Es sei beabsichtigt, das Buch mit seinen 216 Seiten und den 30 Abbildungen Schulen und Bibliotheken im Vogelsbergkreis zum Lesen und zur unterrichtlichen Auseinandersetzung zur Verfügung zu stellen, in der Hoffnung, dass andere dazu angeregt werden, sich ebenso in ihrem Ort auf Spurensuche zu begeben und forschend-entdeckend die „weißen Flecken“ des historisch-gegenwärtigen Themas ein wenig mit Farbe zu füllen.
„Es geht vor allen Dingen darum zu verstehen, welche Spuren von ´Flucht und Vertreibung` – neben den Gesprächen mit Zeitzeuginnen und Zeitzeugen – noch heute in Alsfeld und Umgebung zu finden sind. Die Frage, warum es beispielsweise in Alsfeld eine Sudetenland-, Ostpreußen- oder Schlesienstraße gibt, warum ein an Flucht und Vertreibung weithin sichtbarer erinnernder Wegweiser am Ludwigsplatz aufgestellt worden ist, Gedenksteine oder Gedenktafeln auf dem Friedhof oder am Weinhaus am Alsfelder Marktplatz zu finden sind, ist nur dann nachvollziehbar, wenn man sich auf Spurensuche vor Ort begibt und sich mit dem Thema intensiv beschäftigt, wie es dieses Schulprojekt getan hat“, führte Dr. Monika Hölscher weiter aus.
Dass dieses Thema nicht abgeschlossen sei, sondern nur ein Anfang sein kann, wurde in der sich anschließenden Diskussion deutlich. Die Projektgruppe plant, „filmische Podcasts“ zu erstellen, die auf der Grundlage des Sehens und Hörens das Thema noch intensiver zu den Interessierten bringen sollen sowie zur unterrichtlichen Ergänzung eingesetzt werden können.
Das Buch „Flucht und Vertreibung in den Alsfelder Raum – Erinnerungen bewegen immer noch“ ist ab sofort im Buchhandel erhältlich und eine klare Empfehlung für alle, die sich für dieses wichtige Kapitel der Geschichte interessieren.

----

__Zu bearbeitende Aufgaben__:
1) Wie viele Seiten und Abbildungen umfasst das Buch laut dem ausgewählten Text?
2) Übertragen Sie diesen Satz aus dem ausgewählten Text ins Englische: „Dass dieses Thema nicht abgeschlossen sei, sondern nur ein Anfang sein kann, wurde in der sich anschließenden Diskussion deutlich.“

----

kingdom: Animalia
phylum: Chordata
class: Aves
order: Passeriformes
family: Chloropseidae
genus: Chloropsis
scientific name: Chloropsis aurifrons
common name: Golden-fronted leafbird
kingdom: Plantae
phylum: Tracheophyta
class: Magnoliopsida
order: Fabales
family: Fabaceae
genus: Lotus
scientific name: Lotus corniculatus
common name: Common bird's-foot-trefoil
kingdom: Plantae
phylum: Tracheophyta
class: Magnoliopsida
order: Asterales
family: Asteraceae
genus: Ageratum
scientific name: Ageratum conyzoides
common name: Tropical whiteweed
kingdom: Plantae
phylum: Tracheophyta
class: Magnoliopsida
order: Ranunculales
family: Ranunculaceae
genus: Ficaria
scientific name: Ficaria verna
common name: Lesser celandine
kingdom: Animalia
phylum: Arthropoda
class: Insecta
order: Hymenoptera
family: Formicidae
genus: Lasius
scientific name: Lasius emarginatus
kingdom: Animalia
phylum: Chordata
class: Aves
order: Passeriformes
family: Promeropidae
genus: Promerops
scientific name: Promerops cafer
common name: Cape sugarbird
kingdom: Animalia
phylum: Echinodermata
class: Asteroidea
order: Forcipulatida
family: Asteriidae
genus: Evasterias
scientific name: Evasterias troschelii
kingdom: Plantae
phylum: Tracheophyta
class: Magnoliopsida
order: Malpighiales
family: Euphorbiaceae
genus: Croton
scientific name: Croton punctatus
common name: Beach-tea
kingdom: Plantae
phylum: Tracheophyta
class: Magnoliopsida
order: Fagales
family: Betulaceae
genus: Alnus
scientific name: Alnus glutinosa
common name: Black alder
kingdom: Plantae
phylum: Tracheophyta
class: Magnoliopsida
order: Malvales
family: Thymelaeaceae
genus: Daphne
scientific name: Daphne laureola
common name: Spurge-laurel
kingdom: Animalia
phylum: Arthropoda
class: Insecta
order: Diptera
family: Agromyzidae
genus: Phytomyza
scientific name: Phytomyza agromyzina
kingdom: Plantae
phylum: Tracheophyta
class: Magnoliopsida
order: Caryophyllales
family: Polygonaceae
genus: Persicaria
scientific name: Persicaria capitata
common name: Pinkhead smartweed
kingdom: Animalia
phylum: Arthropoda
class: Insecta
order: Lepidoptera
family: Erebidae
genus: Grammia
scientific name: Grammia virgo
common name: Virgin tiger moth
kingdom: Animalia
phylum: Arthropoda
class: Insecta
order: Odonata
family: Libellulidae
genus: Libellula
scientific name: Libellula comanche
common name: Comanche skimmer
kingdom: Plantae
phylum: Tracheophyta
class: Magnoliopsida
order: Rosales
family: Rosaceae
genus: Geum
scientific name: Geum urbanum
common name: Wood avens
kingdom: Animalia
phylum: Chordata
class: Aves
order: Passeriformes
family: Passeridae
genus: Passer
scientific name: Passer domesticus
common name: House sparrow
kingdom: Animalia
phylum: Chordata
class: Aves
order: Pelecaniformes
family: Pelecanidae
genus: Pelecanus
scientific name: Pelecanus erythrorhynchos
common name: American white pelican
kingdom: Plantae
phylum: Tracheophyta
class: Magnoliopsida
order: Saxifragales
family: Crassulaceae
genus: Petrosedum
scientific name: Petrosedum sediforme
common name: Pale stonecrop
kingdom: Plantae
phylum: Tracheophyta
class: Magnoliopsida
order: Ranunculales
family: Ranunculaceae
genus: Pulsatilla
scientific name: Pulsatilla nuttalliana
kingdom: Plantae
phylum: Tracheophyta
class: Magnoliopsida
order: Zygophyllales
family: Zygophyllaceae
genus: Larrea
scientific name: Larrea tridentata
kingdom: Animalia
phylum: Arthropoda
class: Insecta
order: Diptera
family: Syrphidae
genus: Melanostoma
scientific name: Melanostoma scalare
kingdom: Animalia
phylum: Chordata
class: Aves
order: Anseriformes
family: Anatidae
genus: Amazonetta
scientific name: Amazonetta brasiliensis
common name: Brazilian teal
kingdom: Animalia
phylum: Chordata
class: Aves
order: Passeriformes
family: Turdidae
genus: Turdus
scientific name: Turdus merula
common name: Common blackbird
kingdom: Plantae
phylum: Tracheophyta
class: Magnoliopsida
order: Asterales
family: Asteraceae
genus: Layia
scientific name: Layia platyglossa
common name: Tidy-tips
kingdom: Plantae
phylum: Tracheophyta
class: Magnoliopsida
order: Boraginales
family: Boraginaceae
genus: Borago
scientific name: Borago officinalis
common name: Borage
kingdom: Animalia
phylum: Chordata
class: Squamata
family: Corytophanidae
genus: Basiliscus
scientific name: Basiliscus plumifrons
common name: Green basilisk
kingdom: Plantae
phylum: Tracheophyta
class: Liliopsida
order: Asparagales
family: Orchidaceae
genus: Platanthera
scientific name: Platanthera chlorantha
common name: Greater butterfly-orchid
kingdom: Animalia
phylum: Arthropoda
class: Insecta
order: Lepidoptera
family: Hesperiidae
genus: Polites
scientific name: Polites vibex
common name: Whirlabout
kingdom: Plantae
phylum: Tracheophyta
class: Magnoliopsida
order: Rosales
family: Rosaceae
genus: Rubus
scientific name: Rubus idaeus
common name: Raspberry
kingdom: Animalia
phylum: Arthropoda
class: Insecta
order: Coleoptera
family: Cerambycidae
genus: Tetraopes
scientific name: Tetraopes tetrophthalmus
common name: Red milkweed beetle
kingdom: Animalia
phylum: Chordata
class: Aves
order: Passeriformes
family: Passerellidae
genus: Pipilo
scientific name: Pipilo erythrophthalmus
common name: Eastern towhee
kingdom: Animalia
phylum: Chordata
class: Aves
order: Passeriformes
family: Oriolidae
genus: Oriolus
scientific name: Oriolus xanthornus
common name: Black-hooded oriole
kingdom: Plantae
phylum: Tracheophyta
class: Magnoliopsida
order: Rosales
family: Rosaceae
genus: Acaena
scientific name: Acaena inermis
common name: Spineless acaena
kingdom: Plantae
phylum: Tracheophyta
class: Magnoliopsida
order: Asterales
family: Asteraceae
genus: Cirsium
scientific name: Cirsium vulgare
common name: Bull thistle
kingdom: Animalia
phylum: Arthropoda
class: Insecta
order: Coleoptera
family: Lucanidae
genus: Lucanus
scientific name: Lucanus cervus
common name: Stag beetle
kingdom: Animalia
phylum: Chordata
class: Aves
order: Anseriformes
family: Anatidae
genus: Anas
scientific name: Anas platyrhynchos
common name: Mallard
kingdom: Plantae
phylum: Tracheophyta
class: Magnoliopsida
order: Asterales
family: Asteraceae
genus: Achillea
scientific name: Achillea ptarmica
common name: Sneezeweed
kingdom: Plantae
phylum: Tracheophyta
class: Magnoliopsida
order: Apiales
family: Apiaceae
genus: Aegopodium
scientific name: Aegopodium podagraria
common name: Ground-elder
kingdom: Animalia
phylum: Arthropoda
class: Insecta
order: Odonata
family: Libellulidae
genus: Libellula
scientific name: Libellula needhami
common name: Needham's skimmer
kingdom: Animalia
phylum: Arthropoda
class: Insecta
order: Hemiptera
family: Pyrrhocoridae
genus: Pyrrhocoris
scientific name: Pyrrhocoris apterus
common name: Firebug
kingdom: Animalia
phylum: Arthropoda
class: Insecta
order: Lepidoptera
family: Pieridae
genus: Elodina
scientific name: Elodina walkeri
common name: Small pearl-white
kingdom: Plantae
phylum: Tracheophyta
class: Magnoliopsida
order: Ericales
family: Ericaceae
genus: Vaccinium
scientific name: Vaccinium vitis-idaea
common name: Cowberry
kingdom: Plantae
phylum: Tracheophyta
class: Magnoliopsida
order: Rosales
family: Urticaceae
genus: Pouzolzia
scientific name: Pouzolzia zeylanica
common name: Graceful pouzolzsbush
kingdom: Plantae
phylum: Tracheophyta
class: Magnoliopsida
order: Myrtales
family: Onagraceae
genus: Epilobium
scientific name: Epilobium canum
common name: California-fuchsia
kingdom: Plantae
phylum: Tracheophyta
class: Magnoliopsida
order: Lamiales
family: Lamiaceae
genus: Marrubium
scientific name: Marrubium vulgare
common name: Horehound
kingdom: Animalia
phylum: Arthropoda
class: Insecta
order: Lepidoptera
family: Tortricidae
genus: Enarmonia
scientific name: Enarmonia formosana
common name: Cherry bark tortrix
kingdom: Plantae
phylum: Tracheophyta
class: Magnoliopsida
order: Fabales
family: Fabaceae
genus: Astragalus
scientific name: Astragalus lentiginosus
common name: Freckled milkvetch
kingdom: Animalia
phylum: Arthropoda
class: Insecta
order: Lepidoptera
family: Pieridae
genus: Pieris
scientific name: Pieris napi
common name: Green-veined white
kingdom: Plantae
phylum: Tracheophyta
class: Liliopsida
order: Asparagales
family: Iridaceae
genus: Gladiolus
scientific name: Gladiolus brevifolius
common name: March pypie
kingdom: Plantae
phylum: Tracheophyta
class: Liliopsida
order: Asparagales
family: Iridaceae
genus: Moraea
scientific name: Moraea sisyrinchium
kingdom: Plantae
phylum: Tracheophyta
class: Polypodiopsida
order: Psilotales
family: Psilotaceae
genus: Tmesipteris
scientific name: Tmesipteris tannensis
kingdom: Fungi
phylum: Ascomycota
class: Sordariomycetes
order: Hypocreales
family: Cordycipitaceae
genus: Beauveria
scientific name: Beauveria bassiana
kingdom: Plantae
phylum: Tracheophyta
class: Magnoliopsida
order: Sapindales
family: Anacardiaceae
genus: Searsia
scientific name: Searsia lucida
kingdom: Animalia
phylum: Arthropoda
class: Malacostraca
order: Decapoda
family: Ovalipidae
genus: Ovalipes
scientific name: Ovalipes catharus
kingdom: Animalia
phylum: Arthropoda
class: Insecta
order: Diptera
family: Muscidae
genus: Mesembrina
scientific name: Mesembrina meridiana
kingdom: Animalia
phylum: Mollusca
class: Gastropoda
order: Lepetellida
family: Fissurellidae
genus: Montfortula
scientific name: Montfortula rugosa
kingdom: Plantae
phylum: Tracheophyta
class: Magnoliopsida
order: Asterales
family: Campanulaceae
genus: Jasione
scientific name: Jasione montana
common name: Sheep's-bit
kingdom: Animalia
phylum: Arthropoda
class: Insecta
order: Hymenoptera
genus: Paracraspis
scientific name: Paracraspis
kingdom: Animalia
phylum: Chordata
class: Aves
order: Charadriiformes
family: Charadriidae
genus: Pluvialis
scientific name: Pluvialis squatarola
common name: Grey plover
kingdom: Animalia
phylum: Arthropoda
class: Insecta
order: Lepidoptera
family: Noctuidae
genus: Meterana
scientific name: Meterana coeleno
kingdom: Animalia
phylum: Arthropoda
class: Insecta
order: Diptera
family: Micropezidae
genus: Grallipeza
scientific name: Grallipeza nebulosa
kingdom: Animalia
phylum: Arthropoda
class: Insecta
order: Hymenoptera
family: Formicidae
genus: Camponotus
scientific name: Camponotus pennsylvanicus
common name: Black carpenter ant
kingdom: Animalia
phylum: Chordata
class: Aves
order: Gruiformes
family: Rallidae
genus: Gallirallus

----

__Antworten je Aufgabe__:
1) Das Buch umfasst 216 Seiten und 30 Abbildungen.

2) That this topic was not concluded but could only be a beginning became clear in the discussion that followed.